John Grant was a leading Scottish footballer of the 1950s and ‘60s , a significant player in the history of Hibs as captain over several seasons and for whom he played some 300 games. Nicknamed “The Duke” for his smart dress sense and classy play, he earned two full caps for Scotland as well as six League caps, recording five wins, three draws and no defeats, an enviable record in a Scottish jersey. Just over a year after his Hibs debut, he made his debut in European football in 1956 in the first leg of the semi-final of the inaugural European Cup in Paris against Stade Reims marking the famous French international Raymond Kopa – later a European Footballer of the Yea r – and rose splendidly to the task.
An excellent all-round player who could read the game well, pass and tackle effectively, it was not surprising that he filled a number of positions before settling at right back. After fulfilling his boyhood dream by signing for Hibs in 1949 he was not able to make his first team debut for five years – it was the era of the highly successful “Famous Five” side and he was required to undertake two years’ National Service.
John Grant was born in Edinburgh, the eldest of four children of parents George and Jessie, brother to Eileen, Evelyn and George [also a professional footballer]. Their father was a Civil Service accountant and John attended Colinton Primary School before going on to Darroch Secondary. His football career began with local amateur team Colinton Mains United and then well- known juvenile side Merchiston Thistle, from whom he signed for Hibs.
Initial years were spent in the clubs thi rd team which won the East of Scotland League title in 1951 and ’52, with John a regular goalscorer. Some appearances were made for the reserves as he combined football with a joinery apprenticeship until his National Service in 1952.That was spent as a P.T.I. with the Royal Engineers in Dortmund and the posting yielded regular footballing opportunities, his discharge papers praising him for his conduct, sporting enthusiasm and personal qualities.
On December 4 1954 he made his first team debut in a 2-1 win at Easter Road against St Mirren, attracting favourable press comment before going on to play 14 times that season, gradually establishing himself. By then the Famous Five era was beginning to wind down but John benefited from their influence, especially the iconic Eddie Turnbull, who was a mentor and friend and whom he succeeded as captain.
1958 was a significant year for John. In April he played in the Scottish Cup Final at Hampden against Clyde in front of a 95,000 crow d . Although Hibs lost, he and three teammates were described as “the Hibernian players of the greatest merit”.
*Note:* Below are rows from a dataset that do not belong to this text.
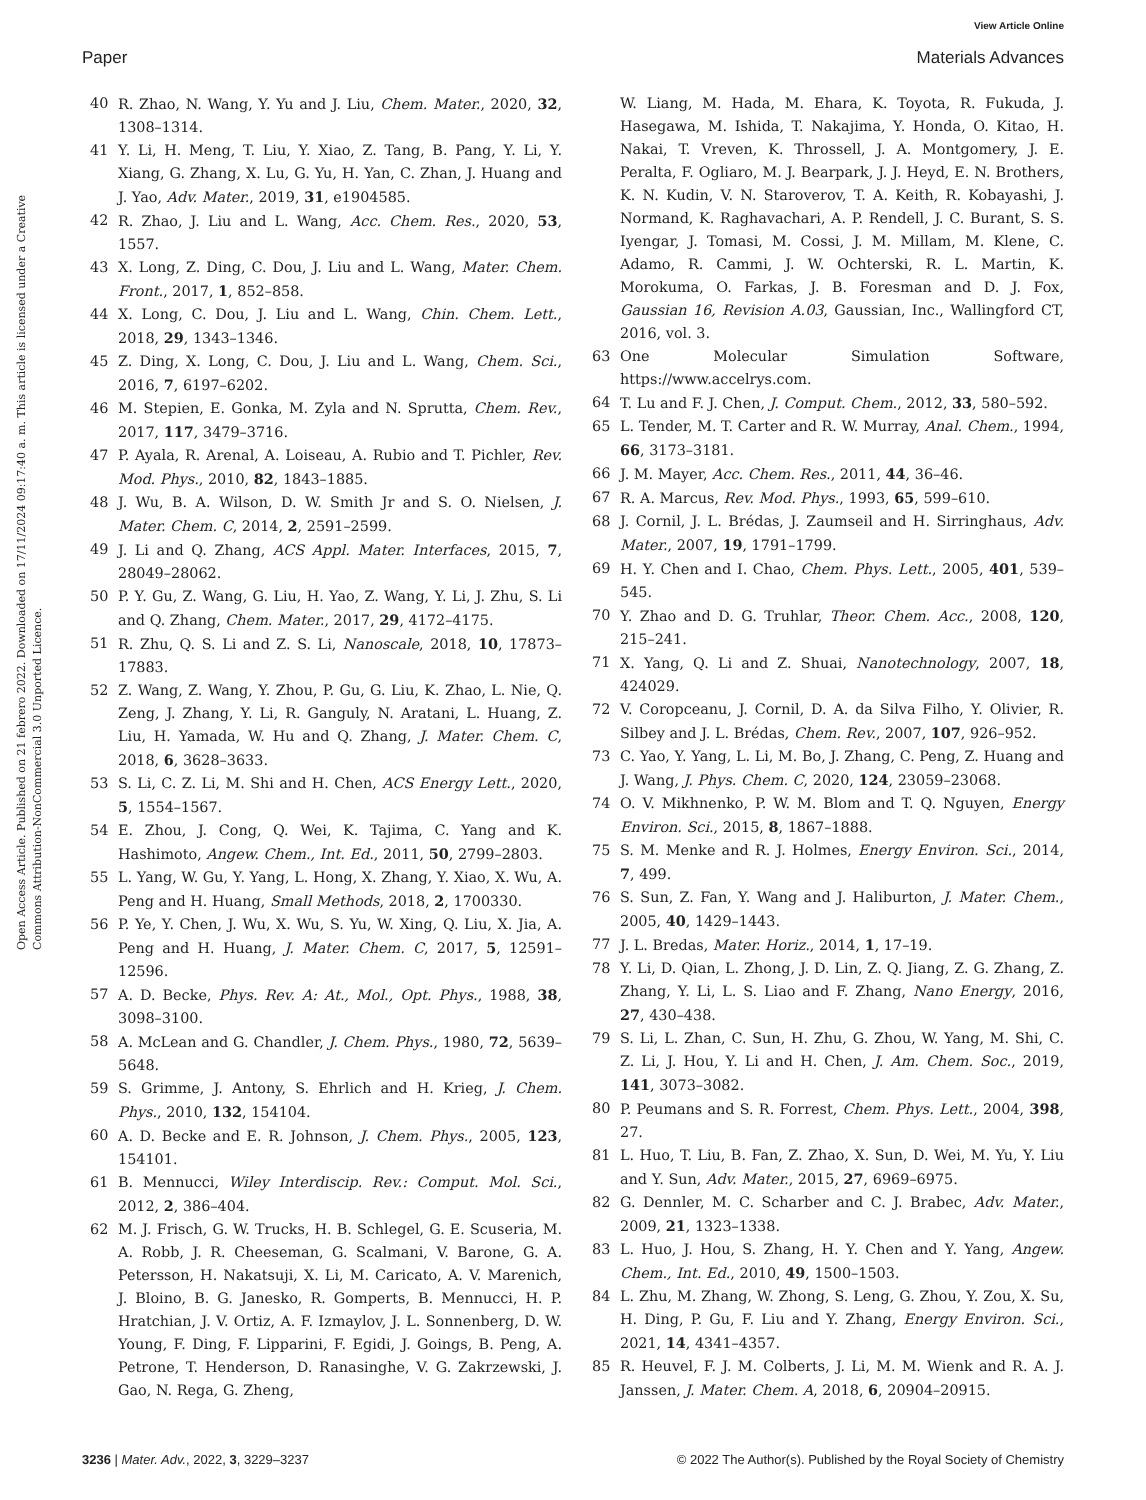View Article Online
Paper Materials Advances
Open Access Article. Published on 21 febrero 2022. Downloaded on 17/11/2024 09:17:40 a. m. This article is licensed under a Creative Commons Attribution-NonCommercial 3.0 Unported Licence.
40 R. Zhao, N. Wang, Y. Yu and J. Liu, Chem. Mater., 2020, 32, 1308–1314.
41 Y. Li, H. Meng, T. Liu, Y. Xiao, Z. Tang, B. Pang, Y. Li, Y. Xiang, G. Zhang, X. Lu, G. Yu, H. Yan, C. Zhan, J. Huang and J. Yao, Adv. Mater., 2019, 31, e1904585.
42 R. Zhao, J. Liu and L. Wang, Acc. Chem. Res., 2020, 53, 1557.
43 X. Long, Z. Ding, C. Dou, J. Liu and L. Wang, Mater. Chem. Front., 2017, 1, 852–858.
44 X. Long, C. Dou, J. Liu and L. Wang, Chin. Chem. Lett., 2018, 29, 1343–1346.
45 Z. Ding, X. Long, C. Dou, J. Liu and L. Wang, Chem. Sci., 2016, 7, 6197–6202.
46 M. Stepien, E. Gonka, M. Zyla and N. Sprutta, Chem. Rev., 2017, 117, 3479–3716.
47 P. Ayala, R. Arenal, A. Loiseau, A. Rubio and T. Pichler, Rev. Mod. Phys., 2010, 82, 1843–1885.
48 J. Wu, B. A. Wilson, D. W. Smith Jr and S. O. Nielsen, J. Mater. Chem. C, 2014, 2, 2591–2599.
49 J. Li and Q. Zhang, ACS Appl. Mater. Interfaces, 2015, 7, 28049–28062.
50 P. Y. Gu, Z. Wang, G. Liu, H. Yao, Z. Wang, Y. Li, J. Zhu, S. Li and Q. Zhang, Chem. Mater., 2017, 29, 4172–4175.
51 R. Zhu, Q. S. Li and Z. S. Li, Nanoscale, 2018, 10, 17873–17883.
52 Z. Wang, Z. Wang, Y. Zhou, P. Gu, G. Liu, K. Zhao, L. Nie, Q. Zeng, J. Zhang, Y. Li, R. Ganguly, N. Aratani, L. Huang, Z. Liu, H. Yamada, W. Hu and Q. Zhang, J. Mater. Chem. C, 2018, 6, 3628–3633.
53 S. Li, C. Z. Li, M. Shi and H. Chen, ACS Energy Lett., 2020, 5, 1554–1567.
54 E. Zhou, J. Cong, Q. Wei, K. Tajima, C. Yang and K. Hashimoto, Angew. Chem., Int. Ed., 2011, 50, 2799–2803.
55 L. Yang, W. Gu, Y. Yang, L. Hong, X. Zhang, Y. Xiao, X. Wu, A. Peng and H. Huang, Small Methods, 2018, 2, 1700330.
56 P. Ye, Y. Chen, J. Wu, X. Wu, S. Yu, W. Xing, Q. Liu, X. Jia, A. Peng and H. Huang, J. Mater. Chem. C, 2017, 5, 12591–12596.
57 A. D. Becke, Phys. Rev. A: At., Mol., Opt. Phys., 1988, 38, 3098–3100.
58 A. McLean and G. Chandler, J. Chem. Phys., 1980, 72, 5639–5648.
59 S. Grimme, J. Antony, S. Ehrlich and H. Krieg, J. Chem. Phys., 2010, 132, 154104.
60 A. D. Becke and E. R. Johnson, J. Chem. Phys., 2005, 123, 154101.
61 B. Mennucci, Wiley Interdiscip. Rev.: Comput. Mol. Sci., 2012, 2, 386–404.
62 M. J. Frisch, G. W. Trucks, H. B. Schlegel, G. E. Scuseria, M. A. Robb, J. R. Cheeseman, G. Scalmani, V. Barone, G. A. Petersson, H. Nakatsuji, X. Li, M. Caricato, A. V. Marenich, J. Bloino, B. G. Janesko, R. Gomperts, B. Mennucci, H. P. Hratchian, J. V. Ortiz, A. F. Izmaylov, J. L. Sonnenberg, D. W. Young, F. Ding, F. Lipparini, F. Egidi, J. Goings, B. Peng, A. Petrone, T. Henderson, D. Ranasinghe, V. G. Zakrzewski, J. Gao, N. Rega, G. Zheng,
W. Liang, M. Hada, M. Ehara, K. Toyota, R. Fukuda, J. Hasegawa, M. Ishida, T. Nakajima, Y. Honda, O. Kitao, H. Nakai, T. Vreven, K. Throssell, J. A. Montgomery, J. E. Peralta, F. Ogliaro, M. J. Bearpark, J. J. Heyd, E. N. Brothers, K. N. Kudin, V. N. Staroverov, T. A. Keith, R. Kobayashi, J. Normand, K. Raghavachari, A. P. Rendell, J. C. Burant, S. S. Iyengar, J. Tomasi, M. Cossi, J. M. Millam, M. Klene, C. Adamo, R. Cammi, J. W. Ochterski, R. L. Martin, K. Morokuma, O. Farkas, J. B. Foresman and D. J. Fox, Gaussian 16, Revision A.03, Gaussian, Inc., Wallingford CT, 2016, vol. 3.
63 One Molecular Simulation Software, https://www.accelrys.com.
64 T. Lu and F. J. Chen, J. Comput. Chem., 2012, 33, 580–592.
65 L. Tender, M. T. Carter and R. W. Murray, Anal. Chem., 1994, 66, 3173–3181.
66 J. M. Mayer, Acc. Chem. Res., 2011, 44, 36–46.
67 R. A. Marcus, Rev. Mod. Phys., 1993, 65, 599–610.
68 J. Cornil, J. L. Brédas, J. Zaumseil and H. Sirringhaus, Adv. Mater., 2007, 19, 1791–1799.
69 H. Y. Chen and I. Chao, Chem. Phys. Lett., 2005, 401, 539–545.
70 Y. Zhao and D. G. Truhlar, Theor. Chem. Acc., 2008, 120, 215–241.
71 X. Yang, Q. Li and Z. Shuai, Nanotechnology, 2007, 18, 424029.
72 V. Coropceanu, J. Cornil, D. A. da Silva Filho, Y. Olivier, R. Silbey and J. L. Brédas, Chem. Rev., 2007, 107, 926–952.
73 C. Yao, Y. Yang, L. Li, M. Bo, J. Zhang, C. Peng, Z. Huang and J. Wang, J. Phys. Chem. C, 2020, 124, 23059–23068.
74 O. V. Mikhnenko, P. W. M. Blom and T. Q. Nguyen, Energy Environ. Sci., 2015, 8, 1867–1888.
75 S. M. Menke and R. J. Holmes, Energy Environ. Sci., 2014, 7, 499.
76 S. Sun, Z. Fan, Y. Wang and J. Haliburton, J. Mater. Chem., 2005, 40, 1429–1443.
77 J. L. Bredas, Mater. Horiz., 2014, 1, 17–19.
78 Y. Li, D. Qian, L. Zhong, J. D. Lin, Z. Q. Jiang, Z. G. Zhang, Z. Zhang, Y. Li, L. S. Liao and F. Zhang, Nano Energy, 2016, 27, 430–438.
79 S. Li, L. Zhan, C. Sun, H. Zhu, G. Zhou, W. Yang, M. Shi, C. Z. Li, J. Hou, Y. Li and H. Chen, J. Am. Chem. Soc., 2019, 141, 3073–3082.
80 P. Peumans and S. R. Forrest, Chem. Phys. Lett., 2004, 398, 27.
81 L. Huo, T. Liu, B. Fan, Z. Zhao, X. Sun, D. Wei, M. Yu, Y. Liu and Y. Sun, Adv. Mater., 2015, 27, 6969–6975.
82 G. Dennler, M. C. Scharber and C. J. Brabec, Adv. Mater., 2009, 21, 1323–1338.
83 L. Huo, J. Hou, S. Zhang, H. Y. Chen and Y. Yang, Angew. Chem., Int. Ed., 2010, 49, 1500–1503.
84 L. Zhu, M. Zhang, W. Zhong, S. Leng, G. Zhou, Y. Zou, X. Su, H. Ding, P. Gu, F. Liu and Y. Zhang, Energy Environ. Sci., 2021, 14, 4341–4357.
85 R. Heuvel, F. J. M. Colberts, J. Li, M. M. Wienk and R. A. J. Janssen, J. Mater. Chem. A, 2018, 6, 20904–20915.
3236 | Mater. Adv., 2022, 3, 3229–3237 © 2022 The Author(s). Published by the Royal Society of Chemistry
In September he played for the Scottish League in a 5-0 win over the Irish League in Belfast, one report describing him as "consistently impressive”. Further League caps followed against Ireland and England [including Jimmy Greaves and Brian Clough] prior to his first full cap under new manager Matt Busby against Wales on October 18 in a 3-0 win, with Denis Law also a debutant. Completing an eventful year, he won his second and final cap, against Northern Ireland in a drawn game in November.
Over the next three years he collected three more League caps but was unable to add to his tally of full caps. He continued featuring as a pivotal player for Hibs, with his final appearance coming in a 5-0 defeat by Celtic on March 14 1964. Months later new manager Jock Stein gave him a free transfer and John wound down his career with a season at Raith Rovers.
In 1951 he married Evelyn McKinlay, whom he had met at Edinburgh’s Palais de Danse and the couple enjoyed 41 years of happy marriage, during which they had Lesley and Karen, living firstly in Albion Road opposite Hibs ground before moving to Corstorphine. Sadly, Evelyn died in 1992.
During his playing career John worked part time for Sims’ Paints in Leith where he continued full time after hanging up his boots, while Evelyn operated a hairdressing salon in Easter Road. Later he joined Crown Wall Coverings, with whom he enjoyed a successful sales career, relocating in the mid-1980s to Bramhall in Cheshire, although he returned north regularly to visit friends and family.
One of his passions was golf. He loved playing at Gullane, which he liked to call “God’s own country”, and he continued as a country member there once based in Bramhall, where he also played locally. Competitive by nature, he succeeded in lowering his handicap to a very respectable four.
He also enjoyed foreign travel, having had a taste of it with Hibs, and used to take the family on holidays abroad, including venues where he had played. In retirement he made trips further afield to the US, Australia and South Africa, where he visited relatives. In South Africa, he achieved the considerable feat of locating his paternal grandfather’s unmarked grave to erect a headstone.
A warm family man, he was in his element wining and dining in the company of family and friends. He was generous, had a great sense of humour and loved life. Latterly, due to dementia, he lived in an Edinburgh care home where despite his limitations he cut an ever- competitive figure in the Exercise and Dance Class, always “a trier”.
He is warmly remembered by many and survived by his daughters and grandchildren Ryan, Mark, Elliot and Lewis.